A Journey From Worry to Confident Hope: Praying Through the Lord’s Prayer – Day 3

Day Three: May Your Kingdom Come

The Lord’s prayer is a prayer that we might be part of Jesus’ Kingdom-victory movement. As we pray, ‘May your Kingdom come’, we remember that the ultimate victory was won at the cross. Indeed, this is why Jesus’ resurrection happened! The power of death was defeated and could not hold him in the grave. Yet, we continue to pray for kingdom-moments on earth now, as in heaven, wherever sin and death are trying to choke the life out of us, out of those we love, or out of people in God’s world.

Though Jesus is King of the whole world, his authority is regularly challenged by other forces, such as the human will, and by darker forces to which people offer their attention and adoration. These forces can be economic, social, cultural, or a variety of other ‘things that are not God’, which are best described as ‘the idols’. 

When we pray for God’s Kingdom to come, we are praying that the forces, the idols, will be driven back by the power and the victory of God’s love. We are praying that the new creation—the age to come—might powerfully rush in so that we experience the victory of ‘kingdom of heaven moments’ in our contemporary context.

Extracted records:

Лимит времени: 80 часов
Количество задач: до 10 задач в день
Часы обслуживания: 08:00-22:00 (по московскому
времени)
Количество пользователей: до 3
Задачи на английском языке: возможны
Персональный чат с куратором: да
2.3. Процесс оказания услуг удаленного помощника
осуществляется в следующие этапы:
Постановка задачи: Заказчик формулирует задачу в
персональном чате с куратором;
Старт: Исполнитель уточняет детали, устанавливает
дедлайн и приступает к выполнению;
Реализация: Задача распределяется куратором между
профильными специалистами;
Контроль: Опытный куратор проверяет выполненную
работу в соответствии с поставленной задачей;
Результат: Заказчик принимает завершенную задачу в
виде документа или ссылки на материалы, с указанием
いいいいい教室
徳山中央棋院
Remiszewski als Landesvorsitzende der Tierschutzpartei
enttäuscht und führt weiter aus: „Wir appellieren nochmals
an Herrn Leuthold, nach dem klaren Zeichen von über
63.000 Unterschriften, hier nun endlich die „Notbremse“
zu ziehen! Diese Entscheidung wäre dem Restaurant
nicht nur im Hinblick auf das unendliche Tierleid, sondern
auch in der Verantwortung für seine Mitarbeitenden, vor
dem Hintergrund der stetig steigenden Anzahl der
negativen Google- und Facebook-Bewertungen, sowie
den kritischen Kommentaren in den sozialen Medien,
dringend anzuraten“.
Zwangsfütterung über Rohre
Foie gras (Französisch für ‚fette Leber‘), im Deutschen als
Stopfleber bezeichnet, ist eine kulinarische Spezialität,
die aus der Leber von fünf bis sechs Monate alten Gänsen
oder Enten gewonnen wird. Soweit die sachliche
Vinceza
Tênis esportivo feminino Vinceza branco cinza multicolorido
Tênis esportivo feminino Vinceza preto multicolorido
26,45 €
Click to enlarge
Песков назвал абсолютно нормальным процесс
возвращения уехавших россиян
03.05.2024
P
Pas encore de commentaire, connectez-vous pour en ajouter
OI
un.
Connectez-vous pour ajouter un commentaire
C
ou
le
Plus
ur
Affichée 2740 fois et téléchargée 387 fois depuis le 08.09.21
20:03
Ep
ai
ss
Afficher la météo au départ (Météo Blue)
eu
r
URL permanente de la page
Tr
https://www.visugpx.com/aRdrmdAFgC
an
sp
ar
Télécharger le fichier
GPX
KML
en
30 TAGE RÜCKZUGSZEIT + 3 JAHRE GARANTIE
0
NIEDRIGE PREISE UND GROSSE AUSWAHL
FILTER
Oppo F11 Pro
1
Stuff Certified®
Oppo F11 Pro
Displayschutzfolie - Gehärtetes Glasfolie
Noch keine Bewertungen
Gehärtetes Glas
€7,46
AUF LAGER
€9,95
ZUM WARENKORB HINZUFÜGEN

Exercise requirements: Translate this sentence from the Day Three prayer reading into Spanish: "The Lord’s prayer is a prayer that we might be part of Jesus’ Kingdom-victory movement."

Answer area: La oración del Señor es una oración para que podamos formar parte del movimiento de victoria del Reino de Jesús.